By Perri Moran
Over the course of four days in the middle of August, Edgewood’s new first-year students got to experience what most students in the years ahead of them also got to experience at the beginning of their college journey… orientation.
Some students were nervous about the new campus and people, some were annoyed about having to start school early and on a weekend, and some were indifferent about the first-year routine. But most people, in the end, were thankful.
Anjali Pattanayak, Edgewood’s assistant director of student inclusion and involvement, said she thought orientation went well even with the new format.
Pattanayak said that a conference-style format was introduced to orientation this year to allow students’ voices to be heard. Allowing students to decide what they needed was important because, according to Pattanayak, “every student has their own needs based on where they are at and having those choices allows us to meet them where they are at rather than trying to treat them as a monolithic group.”
An additional change this year was the distribution of student planners. Pattanayak said, “I think that the planner could be incredibly helpful not only for new students, but for returning students as a way of planning events they wish to go to as well as time management.”
With all this new activity, there were a few roadblocks during registration—literally. In addition to the seemingly never-ending construction on Monroe Street, there were “some challenges with the rain and flooding,” according to Pattanayak. This interfered with attendance at Welcome Week and the Involvement Fair.
Perhaps the rain wasn’t the only thing affecting attendance over the four days of activities. Halle White, one of the freshman attendees, thought that orientation could’ve been shortened by a day. “It was way too long,” she said. “By the end, everyone was exhausted.”
Jade Proctor, another first-year student, agreed. She said “the four full days of activity, breakfast to dinner” were “overwhelming.”
Students said they had an overall positive orientation experience. According to White, the experience she gained navigating the campus prior to the beginning of the school year helped her to understand the school and how it worked. She also said she “got to learn more about the core values of Edgewood, and why my class is the class of compassion.”
Proctor agreed. She said she not only felt familiar with the layout of the campus after orientation, but also about the available resources offered by the school. She said orientation helped her meet “lots of people I would see around campus.”

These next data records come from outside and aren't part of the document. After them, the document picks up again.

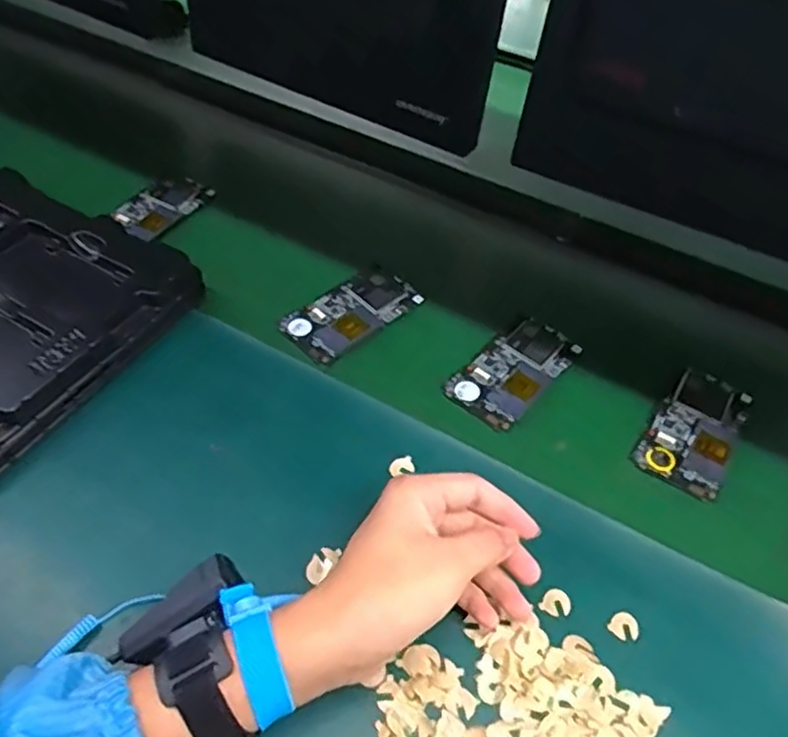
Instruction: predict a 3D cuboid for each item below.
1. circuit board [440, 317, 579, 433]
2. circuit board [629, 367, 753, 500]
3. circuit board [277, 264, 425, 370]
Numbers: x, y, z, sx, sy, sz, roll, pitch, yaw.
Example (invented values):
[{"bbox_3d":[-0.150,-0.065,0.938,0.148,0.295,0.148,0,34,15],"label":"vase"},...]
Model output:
[{"bbox_3d":[0.104,-0.001,0.566,0.064,0.005,0.124,36,55,24],"label":"circuit board"},{"bbox_3d":[0.245,0.048,0.537,0.065,0.007,0.125,31,53,20],"label":"circuit board"},{"bbox_3d":[-0.037,-0.052,0.598,0.126,0.011,0.065,-35,60,-30],"label":"circuit board"}]

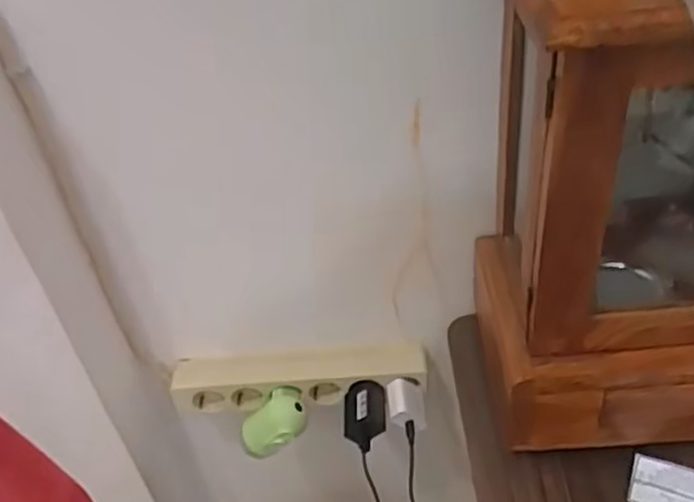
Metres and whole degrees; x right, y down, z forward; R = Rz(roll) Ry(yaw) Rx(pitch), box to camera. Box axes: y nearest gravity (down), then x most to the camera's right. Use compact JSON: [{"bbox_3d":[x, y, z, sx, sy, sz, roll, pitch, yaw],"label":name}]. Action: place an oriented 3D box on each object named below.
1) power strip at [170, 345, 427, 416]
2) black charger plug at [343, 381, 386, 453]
[{"bbox_3d":[-0.060,0.152,0.774,0.298,0.057,0.048,-5,38,4],"label":"power strip"},{"bbox_3d":[0.019,0.175,0.720,0.045,0.033,0.068,-5,38,4],"label":"black charger plug"}]

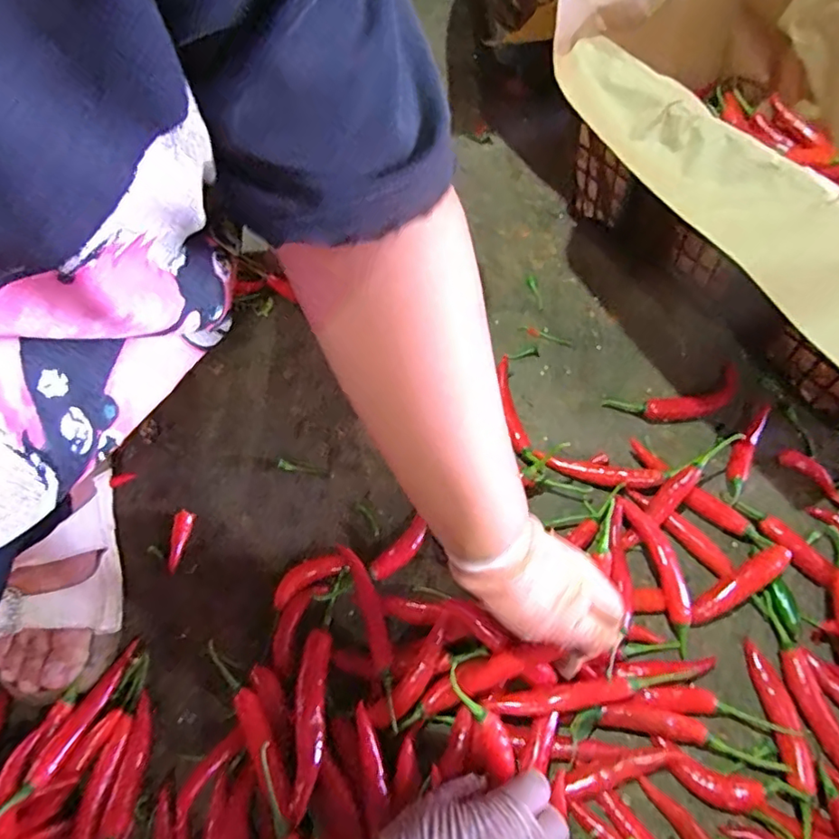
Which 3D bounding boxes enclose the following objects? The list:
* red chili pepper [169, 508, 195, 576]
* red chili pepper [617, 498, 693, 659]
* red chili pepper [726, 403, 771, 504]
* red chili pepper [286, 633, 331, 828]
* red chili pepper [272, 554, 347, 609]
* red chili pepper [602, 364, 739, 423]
[{"bbox_3d":[-0.227,0.116,0.535,0.017,0.017,0.056,0,62,5],"label":"red chili pepper"},{"bbox_3d":[0.209,0.127,0.481,0.024,0.021,0.125,-16,62,-4],"label":"red chili pepper"},{"bbox_3d":[0.314,0.028,0.542,0.019,0.018,0.112,26,67,17],"label":"red chili pepper"},{"bbox_3d":[-0.083,0.233,0.437,0.024,0.018,0.128,-3,62,3],"label":"red chili pepper"},{"bbox_3d":[-0.101,0.143,0.506,0.071,0.018,0.023,-31,64,-11],"label":"red chili pepper"},{"bbox_3d":[0.262,-0.020,0.576,0.131,0.024,0.040,-10,62,-1],"label":"red chili pepper"}]

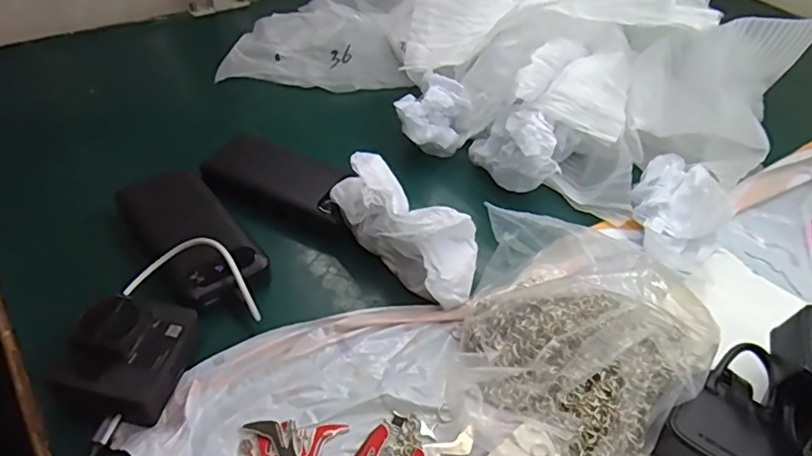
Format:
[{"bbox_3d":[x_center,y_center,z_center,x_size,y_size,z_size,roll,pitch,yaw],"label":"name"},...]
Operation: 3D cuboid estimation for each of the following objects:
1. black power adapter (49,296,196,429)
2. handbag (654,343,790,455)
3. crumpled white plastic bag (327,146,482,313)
[{"bbox_3d":[-0.189,0.084,0.391,0.064,0.046,0.077,12,45,8],"label":"black power adapter"},{"bbox_3d":[0.222,0.133,0.380,0.072,0.040,0.101,36,53,28],"label":"handbag"},{"bbox_3d":[0.004,-0.003,0.480,0.068,0.069,0.145,-32,55,-30],"label":"crumpled white plastic bag"}]

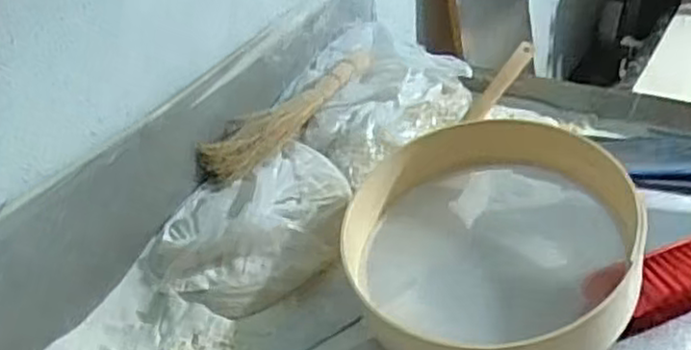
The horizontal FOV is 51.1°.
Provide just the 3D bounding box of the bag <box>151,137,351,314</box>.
[{"bbox_3d":[-0.094,0.071,0.831,0.252,0.096,0.146,-30,42,-30],"label":"bag"}]

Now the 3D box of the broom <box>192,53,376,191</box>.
[{"bbox_3d":[-0.062,-0.077,0.941,0.043,0.058,0.321,19,42,32],"label":"broom"}]

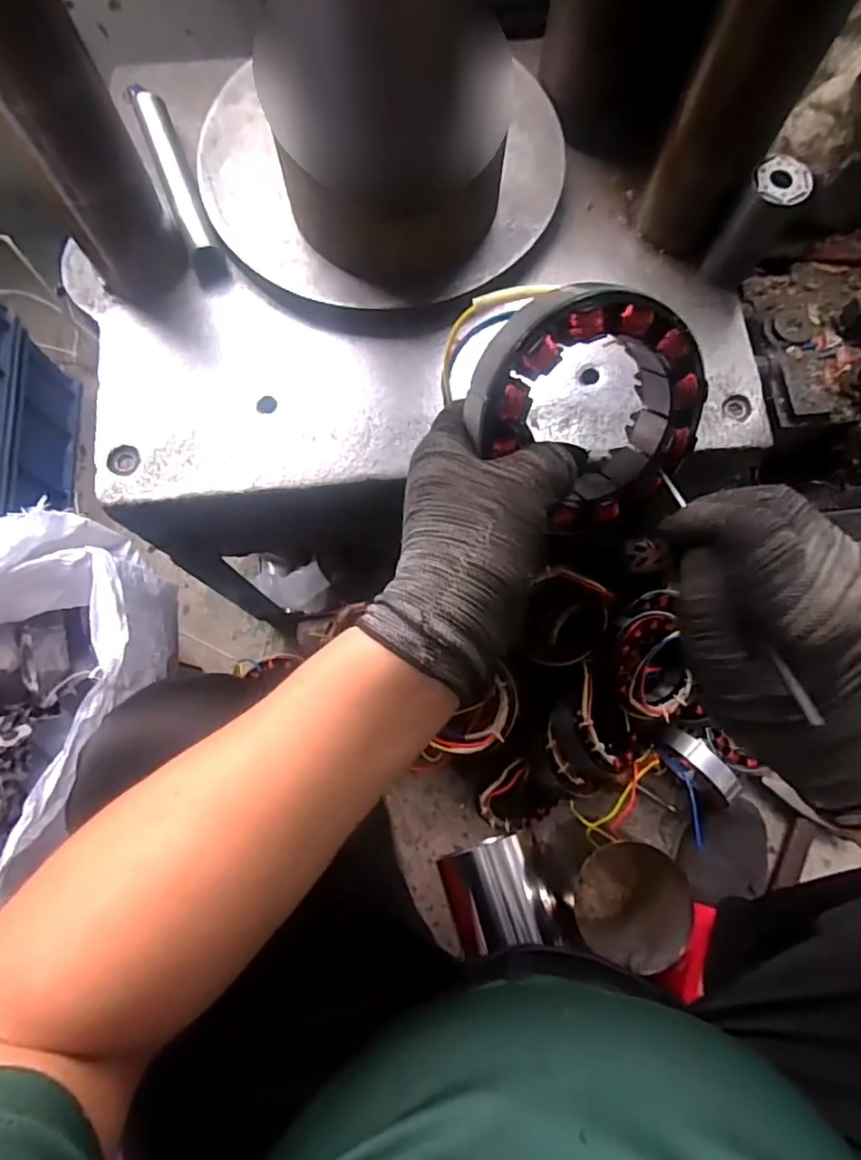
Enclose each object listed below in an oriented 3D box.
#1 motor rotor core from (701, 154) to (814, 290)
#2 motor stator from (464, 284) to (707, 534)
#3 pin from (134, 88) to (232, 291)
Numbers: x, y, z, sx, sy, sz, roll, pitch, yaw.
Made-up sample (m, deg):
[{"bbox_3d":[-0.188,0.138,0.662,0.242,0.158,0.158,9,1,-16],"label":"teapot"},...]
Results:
[{"bbox_3d":[0.218,-0.237,0.394,0.032,0.073,0.031,26,77,6],"label":"motor rotor core"},{"bbox_3d":[0.078,-0.087,0.290,0.101,0.034,0.122,-41,122,12],"label":"motor stator"},{"bbox_3d":[-0.183,-0.289,0.432,0.022,0.024,0.164,-20,77,-6],"label":"pin"}]

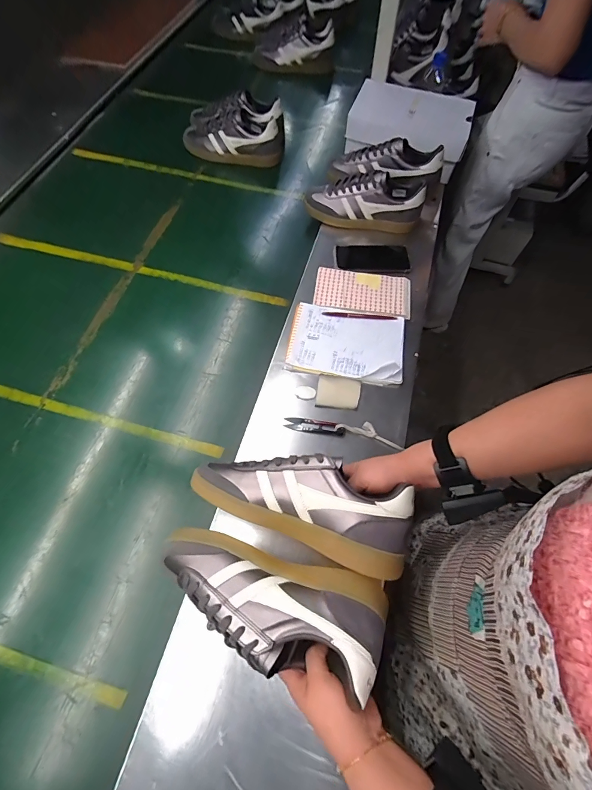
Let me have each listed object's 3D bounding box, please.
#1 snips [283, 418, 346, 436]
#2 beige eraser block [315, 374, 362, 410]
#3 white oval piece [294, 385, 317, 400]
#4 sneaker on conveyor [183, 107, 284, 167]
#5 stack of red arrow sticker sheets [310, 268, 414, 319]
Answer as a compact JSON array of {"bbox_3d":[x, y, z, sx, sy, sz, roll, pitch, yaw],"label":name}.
[{"bbox_3d":[0.032,0.053,0.595,0.100,0.006,0.024,8,66,4],"label":"snips"},{"bbox_3d":[0.076,-0.005,0.620,0.076,0.007,0.061,8,66,4],"label":"beige eraser block"},{"bbox_3d":[0.017,-0.004,0.621,0.037,0.005,0.024,10,66,5],"label":"white oval piece"},{"bbox_3d":[-0.161,-0.703,0.942,0.275,0.091,0.099,15,67,8],"label":"sneaker on conveyor"},{"bbox_3d":[0.139,-0.217,0.719,0.197,0.010,0.101,10,66,5],"label":"stack of red arrow sticker sheets"}]

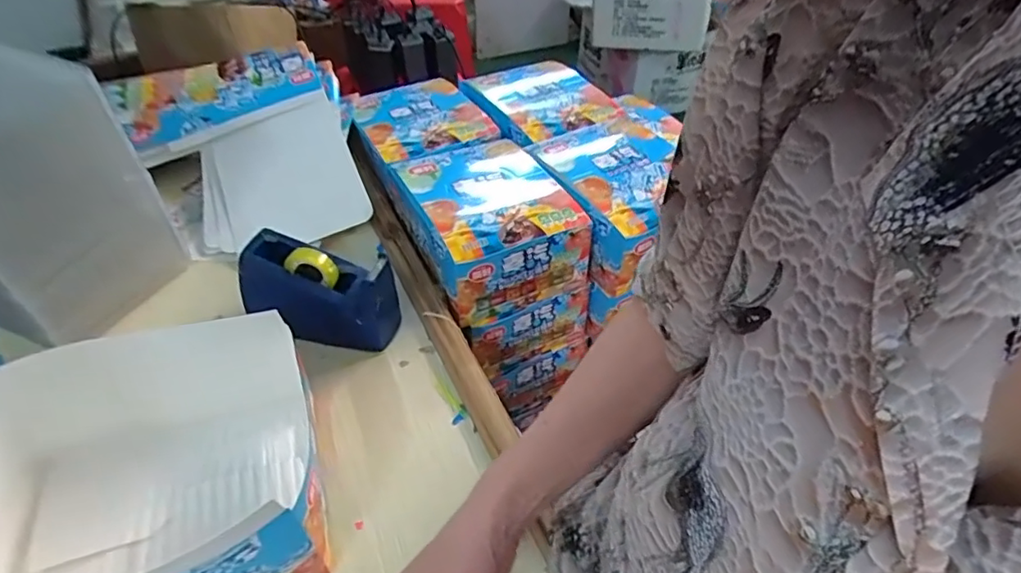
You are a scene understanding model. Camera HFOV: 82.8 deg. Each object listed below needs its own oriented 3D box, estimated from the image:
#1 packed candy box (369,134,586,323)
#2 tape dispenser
[{"bbox_3d":[-0.032,-0.075,0.652,0.156,0.093,0.203,-17,45,-22],"label":"packed candy box"},{"bbox_3d":[-0.170,0.012,0.522,0.135,0.091,0.048,13,42,10],"label":"tape dispenser"}]

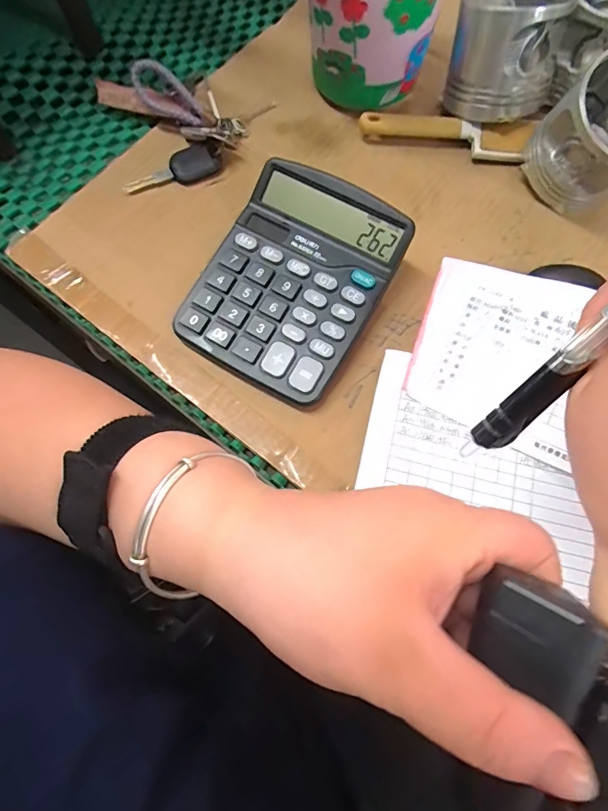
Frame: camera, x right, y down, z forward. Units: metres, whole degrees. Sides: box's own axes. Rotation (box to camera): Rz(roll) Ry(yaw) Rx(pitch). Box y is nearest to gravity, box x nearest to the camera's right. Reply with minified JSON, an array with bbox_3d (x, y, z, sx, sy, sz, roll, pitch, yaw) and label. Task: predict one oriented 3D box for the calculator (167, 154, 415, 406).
[{"bbox_3d":[-0.009,-0.085,0.291,0.117,0.047,0.141,30,74,9],"label":"calculator"}]

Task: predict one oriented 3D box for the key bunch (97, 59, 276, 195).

The things students found helpful during orientation, and even the things that they didn’t like, are very valuable information to Pattanayak. “We are always working to improve,” Pattanayak said, “so we did conduct a survey at the end of orientation and also held focus groups to get additional feedback. We actually changed quite a bit of the structure of orientation for this year based on last year’s feedback, so we do take that information very seriously.”